Nommé depuis le mois de mai 2019, Harouna Yoda , magistrat matricule 130 881 N , est installé officiellement dans ses nouvelles fonctions  deux jours après la rentrée judiciaire. Cet écart, le procureur du Faso entrant l'explique par deux raisons : « Cet écart s'explique par le fait  qu’après les délibérations du conseil supérieur de la magistrature qui est l'organe compétent,  cette désignation doit être consacrée par un décret pris par le président du Faso. C'est l'attente de ce décret qui a pris d'abord une partie du temps. Ensuite, vous constatez que les vacances judiciaires étaient entre le mois de juillet et  celui d'octobre alors,  il fallait bien qu'après les vacances,  on puisse faire le point le procureur Maïza  Sérémé et moi même afin de préparer la passation ». 

Titulaire d'une maitrise en Droit option affaire en 2001, Harouna Yoda est sortie de  l'Ecole nationale de l'administration et de magistrature (Enam) muni du diplôme de magistrat en 2003. De nos jours, il a à son  compte  une  vingtaine de formations continues effectuées tant au pays qu'à l'extérieur. De substitut du procureur du Faso près le TGI de Ouahigouya, en passant par le poste de procureur du Faso près le TGI de Djibo, de Yako et de Kaya, Harouna Yoda connait donc bien le poste.

Récemment premier substitut du procureur du Faso, M.Yoda affirme que la mission qui lui est assignée n'est qu'une continuité. De ce fait,  en  tant que ministère public, le parquet  saisit les infractions, les traites en recherchant les auteurs et en les traduisant devant les tribunaux.  

« Le parquet, pour satisfaire les instances de la loi, se doit de relever le défi de la performance.  En prenant les rennes de ce parquet, je m'oblige à  relever ces défis. Pour ce faire, je nourris les attentes à l'égard de ma propre personne et à l'égard de mes collaborateurs. Je veillerai à ce que ma seule mission soit la satisfaction de la loi.  A l'endroit du parquet, le ministère public est un et indivisible, j'attends par conséquent la loyauté et le don de soi, de la courtoisie à l'égard des collaborateurs .A l'endroit des collègues et juges de siège, je souhaite que nos rapports soient empreint de professionnalisme, de convivialité et de respect » dixit Harouna Yoda. 

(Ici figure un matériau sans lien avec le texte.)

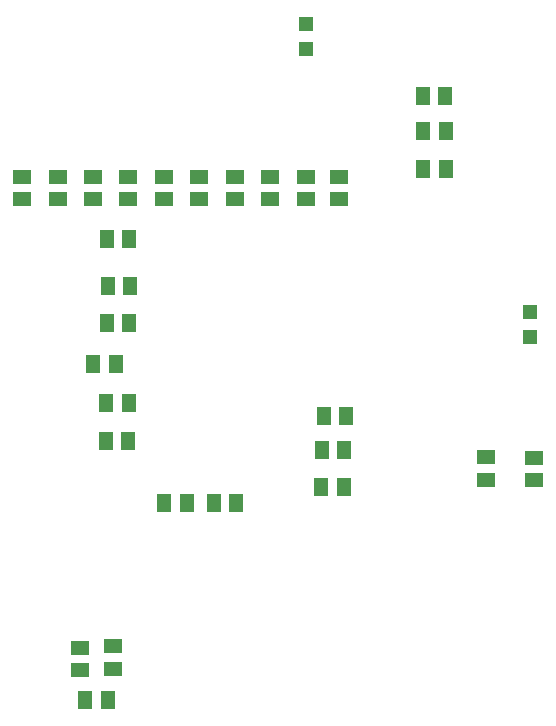
<source format=gbr>
G04 EAGLE Gerber RS-274X export*
G75*
%MOMM*%
%FSLAX34Y34*%
%LPD*%
%INSolderpaste Top*%
%IPPOS*%
%AMOC8*
5,1,8,0,0,1.08239X$1,22.5*%
G01*
%ADD10R,1.500000X1.300000*%
%ADD11R,1.300000X1.500000*%
%ADD12R,1.200000X1.200000*%


D10*
X275080Y704740D03*
X275080Y685740D03*
X245080Y704740D03*
X245080Y685740D03*
X185080Y704740D03*
X185080Y685740D03*
X125080Y704740D03*
X125080Y685740D03*
X65080Y704740D03*
X65080Y685740D03*
X468724Y447658D03*
X468724Y466658D03*
X303080Y704660D03*
X303080Y685660D03*
X215080Y704740D03*
X215080Y685740D03*
X155080Y704740D03*
X155080Y685740D03*
X95080Y704740D03*
X95080Y685740D03*
X35080Y704740D03*
X35080Y685740D03*
D11*
X106500Y512760D03*
X125500Y512760D03*
X125880Y651560D03*
X106880Y651560D03*
X105880Y480700D03*
X124880Y480700D03*
X216440Y428720D03*
X197440Y428720D03*
X288320Y442200D03*
X307320Y442200D03*
X288580Y473440D03*
X307580Y473440D03*
X95480Y546360D03*
X114480Y546360D03*
X309440Y502180D03*
X290440Y502180D03*
X88700Y261640D03*
X107700Y261640D03*
D10*
X112260Y306820D03*
X112260Y287820D03*
X84360Y286820D03*
X84360Y305820D03*
D11*
X106960Y580760D03*
X125960Y580760D03*
X126720Y611940D03*
X107720Y611940D03*
X393600Y711100D03*
X374600Y711100D03*
X393600Y743100D03*
X374600Y743100D03*
D12*
X465020Y590060D03*
X465020Y569060D03*
D10*
X427920Y448120D03*
X427920Y467120D03*
D12*
X275220Y812600D03*
X275220Y833600D03*
D11*
X374120Y773260D03*
X393120Y773260D03*
X155460Y427960D03*
X174460Y427960D03*
M02*

</source>
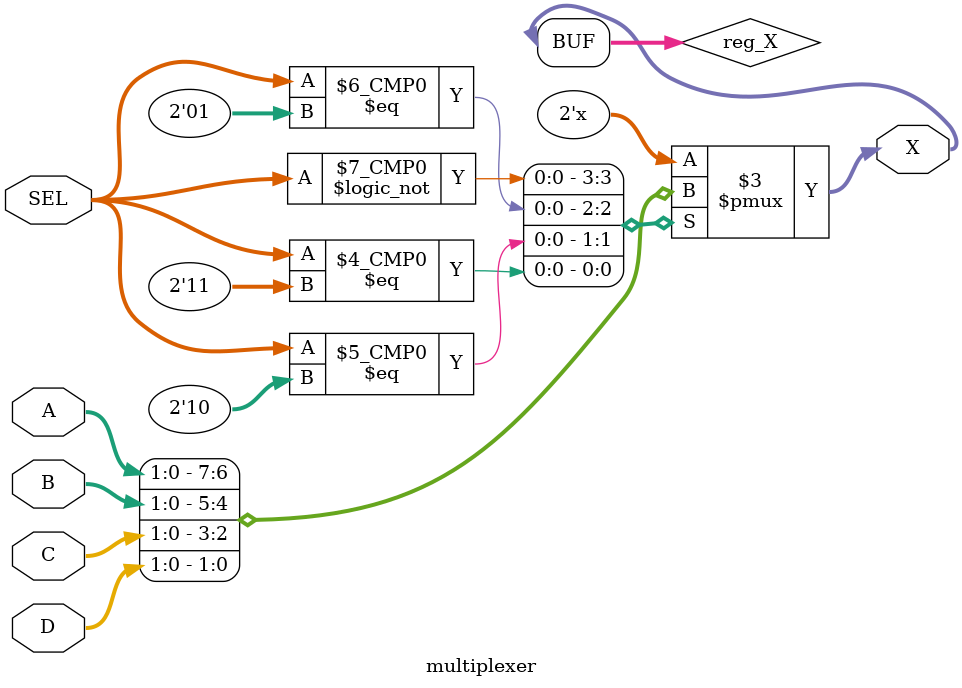
<source format=v>
module multiplexer(
    input [1:0]A,
    input [1:0]B,
    input [1:0]C,
    input [1:0]D,
    input [1:0]SEL,
    output [1:0]X
);

//YOUR CODE HERE
//TIPS: IN THE VERILOG CASE STATEMENT, YOU HAVE TO LIST ALL CONDITION TO AVIOD ANY AMBIGUOUS STATEMENT;

reg [1:0] reg_X = 2'b00;
assign X = reg_X;

always@(A, B, C, D, SEL)
    begin
    case(SEL)
        2'b00: reg_X=A;
        2'b01: reg_X=B;
        2'b10: reg_X=C;
        2'b11: reg_X=D;
    endcase
    end

endmodule
</source>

Pour Maïza Sérémé,  Certes les difficultés n'ont pas manqué, mais à la fin de son mandat, elle  retient surtout les bons moments  de collaboration et de partage : « Le travail a été ardu et très difficile parce qu'après l'insurrection populaire, l'incivisme grandissait et ce n'était pas facile de faire respecter la loi. Mais avec l'aide de tous,  nous avons fait notre part par la grâce de Dieu et nous avons su compter sur la sagesse divine pour nous guider ». D'après elle, tout n'a pas été parfait mais, par rapport à l'appréciation de sa hiérarchie, elle a rempli la mission qui lui  été confiée avec succès.  Tout en souhaitant bon vent au nouveau procureur, Maïza Sérémé a affirmé être disponible à le soutenir dans ses tâches.